To reach that conclusion, the team examined many more viral genomes than had been available earlier in the outbreak and found none in Washington that exactly matched the earliest known infection. They also found none of the expected “missing link” genomes, intermediate between the first case and subsequent infections.
They then used computer simulations to, as Worobey put it, “rerun the tape of evolution over and over again.” Thousands of times, in fact, to see how the viral genomes would be expected to change and evolve. Again, they found no indication that the viral strain carried by the Snohomish County man was the source of the state’s spreading outbreak.
To understand how a closely related strain might have been introduced separately, the team examined travel patterns and found that the Feb. 2 ban on air travel from China was actually quite leaky, with an estimated 40,000 U.S. residents returning to the United States from China via airports including Seattle-Tacoma International Airport.
“The remaining influx likely provided ample opportunity for a second introduction to Washington State,” the report says. “It is also possible that the virus entered via nearby Vancouver, British Columbia, which is closely linked to both China and Washington state.”
But Dr. Jared Roach, a senior research scientist at the Institute for Systems Biology in Seattle, said the new analysis is not likely to be the final word.
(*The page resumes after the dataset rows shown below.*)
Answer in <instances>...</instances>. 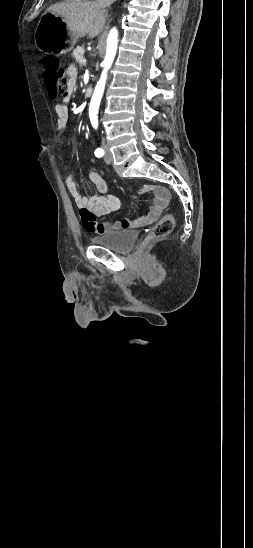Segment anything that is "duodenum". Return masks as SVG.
Here are the masks:
<instances>
[{
	"instance_id": "410a0bca",
	"label": "duodenum",
	"mask_w": 253,
	"mask_h": 548,
	"mask_svg": "<svg viewBox=\"0 0 253 548\" xmlns=\"http://www.w3.org/2000/svg\"><path fill=\"white\" fill-rule=\"evenodd\" d=\"M92 94H93V88L88 87V88L85 90V95H86L87 97H90V96H92Z\"/></svg>"
}]
</instances>
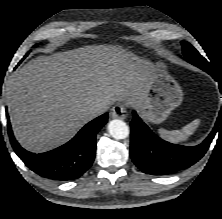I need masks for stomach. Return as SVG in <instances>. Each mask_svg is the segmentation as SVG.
I'll use <instances>...</instances> for the list:
<instances>
[{
    "label": "stomach",
    "instance_id": "obj_1",
    "mask_svg": "<svg viewBox=\"0 0 222 219\" xmlns=\"http://www.w3.org/2000/svg\"><path fill=\"white\" fill-rule=\"evenodd\" d=\"M154 72L145 95L134 106L141 116L151 123L159 124L167 119L172 110L183 100V92L170 76L167 65L162 61L153 64Z\"/></svg>",
    "mask_w": 222,
    "mask_h": 219
}]
</instances>
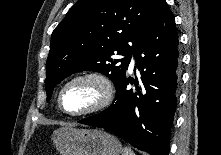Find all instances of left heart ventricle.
<instances>
[{
    "label": "left heart ventricle",
    "instance_id": "1",
    "mask_svg": "<svg viewBox=\"0 0 221 155\" xmlns=\"http://www.w3.org/2000/svg\"><path fill=\"white\" fill-rule=\"evenodd\" d=\"M99 97V89L92 82H78L69 86L62 97L63 106L71 112L91 107Z\"/></svg>",
    "mask_w": 221,
    "mask_h": 155
}]
</instances>
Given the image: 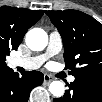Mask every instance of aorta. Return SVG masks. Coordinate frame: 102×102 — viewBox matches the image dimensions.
Returning <instances> with one entry per match:
<instances>
[{
	"mask_svg": "<svg viewBox=\"0 0 102 102\" xmlns=\"http://www.w3.org/2000/svg\"><path fill=\"white\" fill-rule=\"evenodd\" d=\"M26 44L33 51H41L48 44V35L41 28H33L26 35ZM49 91L54 97H62L65 89L61 81H53L49 85Z\"/></svg>",
	"mask_w": 102,
	"mask_h": 102,
	"instance_id": "762f6f07",
	"label": "aorta"
}]
</instances>
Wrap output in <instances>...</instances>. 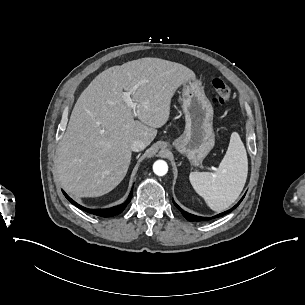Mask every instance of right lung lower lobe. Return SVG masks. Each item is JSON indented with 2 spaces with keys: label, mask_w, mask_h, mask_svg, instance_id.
Segmentation results:
<instances>
[{
  "label": "right lung lower lobe",
  "mask_w": 305,
  "mask_h": 305,
  "mask_svg": "<svg viewBox=\"0 0 305 305\" xmlns=\"http://www.w3.org/2000/svg\"><path fill=\"white\" fill-rule=\"evenodd\" d=\"M64 195L66 196V198L74 205H76L77 207L83 209L84 211H87L89 213L98 215V216H102V217H111V216H115L120 214L121 212H123V210L126 208V206L128 205V203L131 200L132 197V191L128 197V199L121 205L109 208V209H98V210H93V209H87L85 207L80 206L79 204H77L76 202H74L65 192H63Z\"/></svg>",
  "instance_id": "98d812e1"
}]
</instances>
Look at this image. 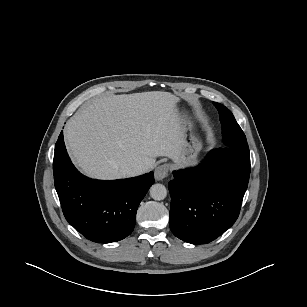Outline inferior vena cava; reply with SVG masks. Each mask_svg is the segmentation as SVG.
Returning a JSON list of instances; mask_svg holds the SVG:
<instances>
[{
	"label": "inferior vena cava",
	"mask_w": 307,
	"mask_h": 307,
	"mask_svg": "<svg viewBox=\"0 0 307 307\" xmlns=\"http://www.w3.org/2000/svg\"><path fill=\"white\" fill-rule=\"evenodd\" d=\"M146 169L147 168L145 166H134V167H131V168H126L124 170V174L128 177L136 176V175H139V174H142L143 172H145Z\"/></svg>",
	"instance_id": "inferior-vena-cava-1"
}]
</instances>
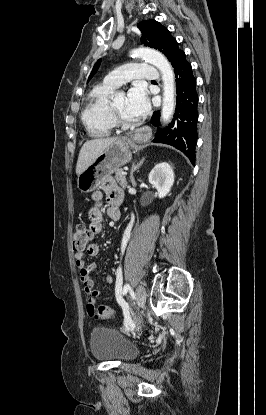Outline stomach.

Among other things, the model the researchers used for their simulations didn’t appear to account for super-spreader events, like a choir practice where many people were infected, which could affect the virus’ evolutionary path, he said. Nor did it account for other possible variations in the way the virus spread, with some lineages fizzling out and others catching fire.
“They are far too confident their answer is the only answer,” Roach said. “I think there are other explanations they didn’t consider.”
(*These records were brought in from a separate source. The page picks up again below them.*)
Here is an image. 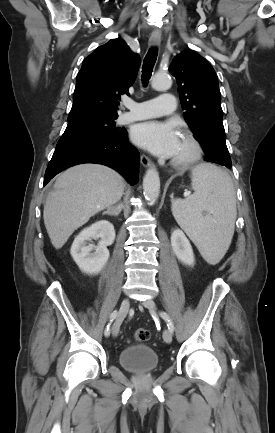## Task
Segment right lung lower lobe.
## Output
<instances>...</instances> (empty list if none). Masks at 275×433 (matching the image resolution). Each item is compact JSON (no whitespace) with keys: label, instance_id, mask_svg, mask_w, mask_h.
Returning a JSON list of instances; mask_svg holds the SVG:
<instances>
[{"label":"right lung lower lobe","instance_id":"right-lung-lower-lobe-1","mask_svg":"<svg viewBox=\"0 0 275 433\" xmlns=\"http://www.w3.org/2000/svg\"><path fill=\"white\" fill-rule=\"evenodd\" d=\"M110 139L73 138L60 140L45 172V186L55 175L68 167L83 163H98L121 173L134 185L138 180L139 152L128 142L125 130Z\"/></svg>","mask_w":275,"mask_h":433}]
</instances>
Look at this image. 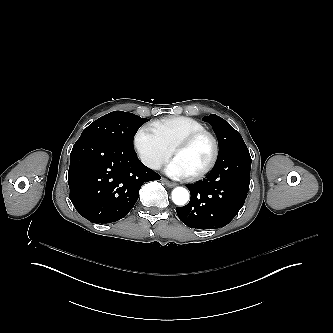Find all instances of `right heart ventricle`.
Here are the masks:
<instances>
[{"label":"right heart ventricle","mask_w":333,"mask_h":333,"mask_svg":"<svg viewBox=\"0 0 333 333\" xmlns=\"http://www.w3.org/2000/svg\"><path fill=\"white\" fill-rule=\"evenodd\" d=\"M149 127L170 149L185 136L205 130L199 121L181 115L165 117L151 123Z\"/></svg>","instance_id":"right-heart-ventricle-1"}]
</instances>
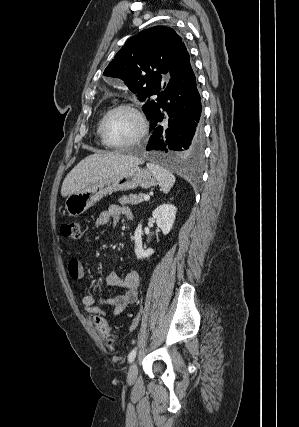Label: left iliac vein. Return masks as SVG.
I'll use <instances>...</instances> for the list:
<instances>
[{"label":"left iliac vein","mask_w":299,"mask_h":427,"mask_svg":"<svg viewBox=\"0 0 299 427\" xmlns=\"http://www.w3.org/2000/svg\"><path fill=\"white\" fill-rule=\"evenodd\" d=\"M137 375H138V365L136 362H134L131 364L128 371V375H127L128 382L129 383L135 382Z\"/></svg>","instance_id":"1"}]
</instances>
In a series of 18 tweets Monday, Bedford said he now agrees a second introduction was probably responsible for Washington’s outbreak. However, he’s still convinced that second seed was planted fairly early, sometime between Jan. 18 and Feb. 9.
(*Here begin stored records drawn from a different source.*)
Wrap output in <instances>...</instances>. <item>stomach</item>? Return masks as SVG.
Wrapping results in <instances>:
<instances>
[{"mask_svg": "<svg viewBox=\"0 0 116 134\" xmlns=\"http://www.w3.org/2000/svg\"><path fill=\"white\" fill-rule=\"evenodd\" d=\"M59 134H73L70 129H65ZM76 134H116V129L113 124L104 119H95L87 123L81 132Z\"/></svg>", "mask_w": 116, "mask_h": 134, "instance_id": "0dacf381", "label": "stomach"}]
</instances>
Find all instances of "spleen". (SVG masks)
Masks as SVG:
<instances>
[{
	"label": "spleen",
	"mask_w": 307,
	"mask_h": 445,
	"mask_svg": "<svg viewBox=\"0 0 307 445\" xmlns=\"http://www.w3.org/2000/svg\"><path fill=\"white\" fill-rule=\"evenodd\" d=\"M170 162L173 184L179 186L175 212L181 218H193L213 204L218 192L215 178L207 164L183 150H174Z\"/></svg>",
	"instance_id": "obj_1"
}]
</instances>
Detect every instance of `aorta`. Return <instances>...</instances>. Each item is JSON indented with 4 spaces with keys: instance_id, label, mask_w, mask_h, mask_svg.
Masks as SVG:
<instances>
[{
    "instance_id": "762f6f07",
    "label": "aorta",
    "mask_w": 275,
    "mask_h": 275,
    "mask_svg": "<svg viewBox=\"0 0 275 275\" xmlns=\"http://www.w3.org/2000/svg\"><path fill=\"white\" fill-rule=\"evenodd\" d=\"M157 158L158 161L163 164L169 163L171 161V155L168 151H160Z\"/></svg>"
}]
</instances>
The exact timing is difficult to determine, Worobey said. But the implications are important.
If the virus had a six-week head start, spreading unseen and, thus, untouchable by public-health measures, then it was essentially hopeless — there’s not much anyone could have done to prevent the eventual flare-up.
But if, as the new analysis suggests, the virus didn’t take hold until mid-February, then control might have been possible — if the country hadn’t fumbled the rollout of testing and tracing capacity.
“The timing suggests strongly that those weeks that were lost were pretty consequential weeks, and that we did have more of a chance (of stopping it) than we realized,” Worobey said.
The paper also criticized the U.S. Food & Drug Administration for halting the Seattle Flu Study, which could have provided valuable insights into the early spread of the virus. The project, funded by Bill Gates, had been collecting nasal swabs from volunteers across King County to study the spread of respiratory disease. Their samples represented a potential wealth of information, but researchers were initially barred from accessing that information because the project lacked specific approval to test the samples for the coronavirus.
The timeline of the pandemic’s spread is being revealed in bits and pieces, and a full picture probably won’t emerge for quite some time. At least two Washington residents who were sick in December later tested positive for antibodies to the new coronavirus, though it’s not clear when their infections occurred. The first recorded death in the United States occurred in Snohomish County on Feb. 26, but posthumous analyses in California confirmed two earlier fatalities, the first on Feb. 6.